Elle s’assit sur le trône ; mais elle faillit rester sur les marches, et n’être que la femme du premier prince du sang. En 1850, le vieux Jérôme[1], qui était alors maréchal de France et gouverneur de l’Hôtel des Invalides, se mit en tête de marier son fils. Il avait donné sa fille Mathilde à Anatole Demidoff[2] ; on peut imaginer, d’après cela, que la question d’argent le préoccuperait d’abord et que toute fiancée bien pourvue lui semblerait de lignée suffisante. Il regarda vers Eugénie de Montijo et alla en causer au palais de l’Élysée avec le Prince Président, qui lui répondit : « Vous n’y pensez pas, mon oncle ; Napoléon vaut mieux que cela ; on peut « coucher » avec ces filles-là, mais non point les épouser. » C’est le prince Napoléon qui m’a raconté le fait, trois ou quatre ans avant la chute de l’Empire ; je l’ai noté et je le reproduis ; mais l’Impératrice et lui se haïssaient tellement qu’ils n’ont jamais été en reste de mentir, lorsqu’ils parlaient l’un de l’autre.

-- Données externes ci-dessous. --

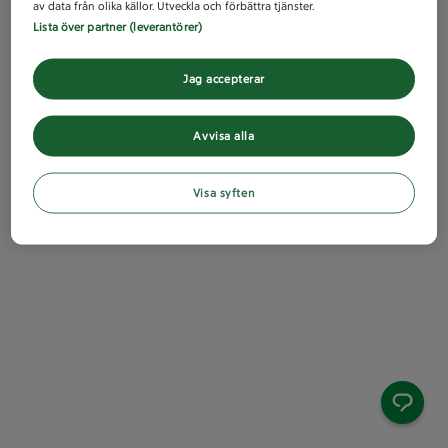
av data från olika källor. Utveckla och förbättra tjänster.
Lista över partner (leverantörer)
Jag accepterar
Avvisa alla
Visa syften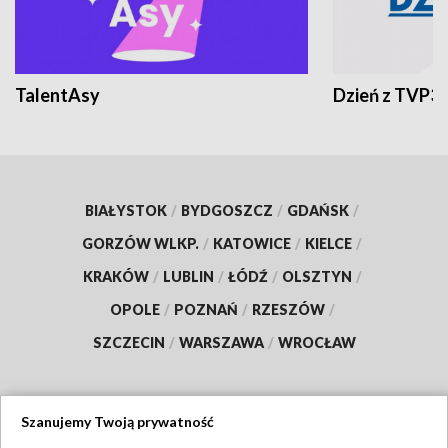
TalentAsy
Dzień z TVP3
BIAŁYSTOK
/
BYDGOSZCZ
/
GDAŃSK
/
GORZÓW WLKP.
/
KATOWICE
/
KIELCE
/
KRAKÓW
/
LUBLIN
/
ŁÓDŹ
/
OLSZTYN
/
OPOLE
/
POZNAŃ
/
RZESZÓW
/
SZCZECIN
/
WARSZAWA
/
WROCŁAW
Szanujemy Twoją prywatność
Dołącz do nas: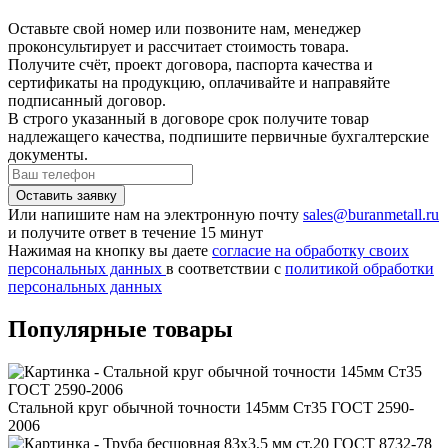
Оставьте свой номер или позвоните нам, менеджер
проконсультирует и рассчитает стоимость товара.
Получите счёт, проект договора, паспорта качества и
сертификаты на продукцию, оплачивайте и направяйте
подписанный договор.
В строго указанный в договоре срок получите товар
надлежащего качества, подпишите первичные бухгалтерские
документы.
Или напишите нам на электронную почту
sales@buranmetall.ru
и получите ответ в течение 15 минут
Нажимая на кнопку вы даете
согласие на обработку своих
персональных данных
в соответствии с
политикой обработки
персональных данных
Популярные товары
Стальной круг обычной точности 145мм Ст35 ГОСТ 2590-
2006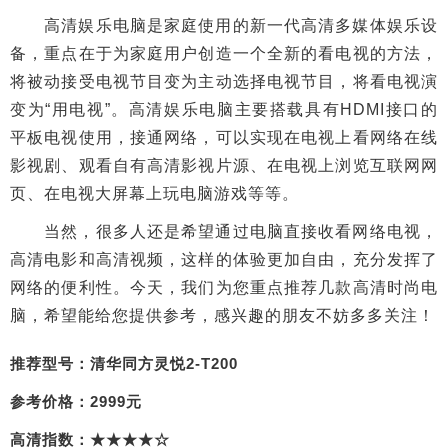
高清娱乐电脑是家庭使用的新一代高清多媒体娱乐设
备，重点在于为家庭用户创造一个全新的看电视的方法，
将被动接受电视节目变为主动选择电视节目，将看电视演
变为“用电视”。高清娱乐电脑主要搭载具有HDMI接口的
平板电视使用，接通网络，可以实现在电视上看网络在线
影视剧、观看自有高清影视片源、在电视上浏览互联网网
页、在电视大屏幕上玩电脑游戏等等。
当然，很多人还是希望通过电脑直接收看网络电视，
高清电影和高清视频，这样的体验更加自由，充分发挥了
网络的便利性。今天，我们为您重点推荐几款高清时尚电
脑，希望能给您提供参考，感兴趣的朋友不妨多多关注！
推荐型号：清华同方灵悦2-T200
参考价格：2999元
高清指数：★★★★☆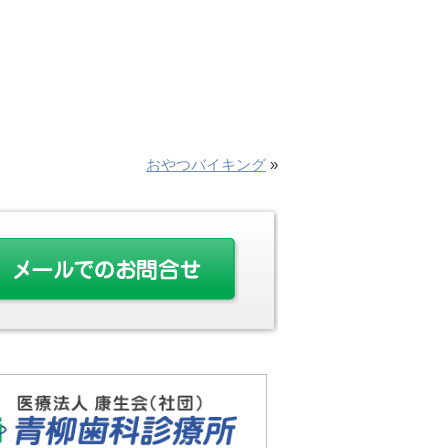
おやつバイキング
»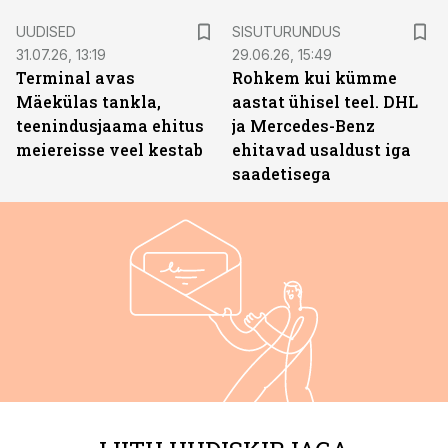
ST
UUDISED
SISUTURUNDUS
31.07.26, 13:19
29.06.26, 15:49
Terminal avas
Rohkem kui kümme
Mäekülas tankla,
aastat ühisel teel. DHL
teenindusjaama ehitus
ja Mercedes-Benz
meiereisse veel kestab
ehitavad usaldust iga
saadetisega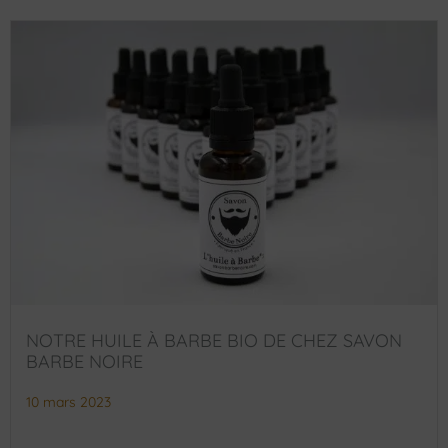
NOTRE HUILE À BARBE BIO DE CHEZ SAVON
BARBE NOIRE
10 mars 2023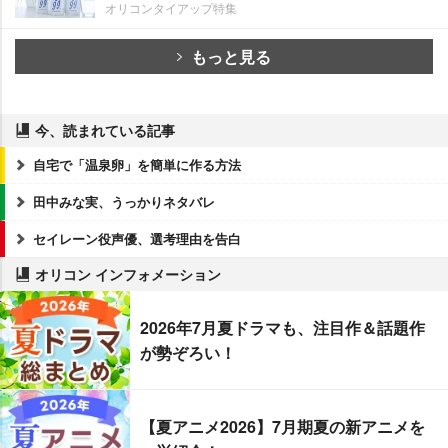
オリコンタイアップ特集
もっと見る
今、読まれている記事
自宅で「温泉卵」を簡単に作る方法
田中みな実、うっかりネタバレ
セイレーン役声優、選考理由を告白
オリコン インフォメーション
2026年7月夏ドラマも、注目作＆話題作
が勢ぞろい！
【夏アニメ2026】7月期夏の新アニメを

Le mariage ne se fit pas tout seul, et peut-être ne se serait-il jamais fait, si la mère Montijo, placée derrière sa fille, ne lui eût démontré que la couronne impériale ne pouvait être

  1. Il s’agit de Jérôme, roi de Westphalie, frère de Napoléon Ier et père du prince Napoléon. (N. d. É.)
  2. Demidoff (Anatole, comte), prince de San Donato, 1812-1870, était l’héritier d’une famille, récemment anoblie, de riches industriels russes. (N. d. É.)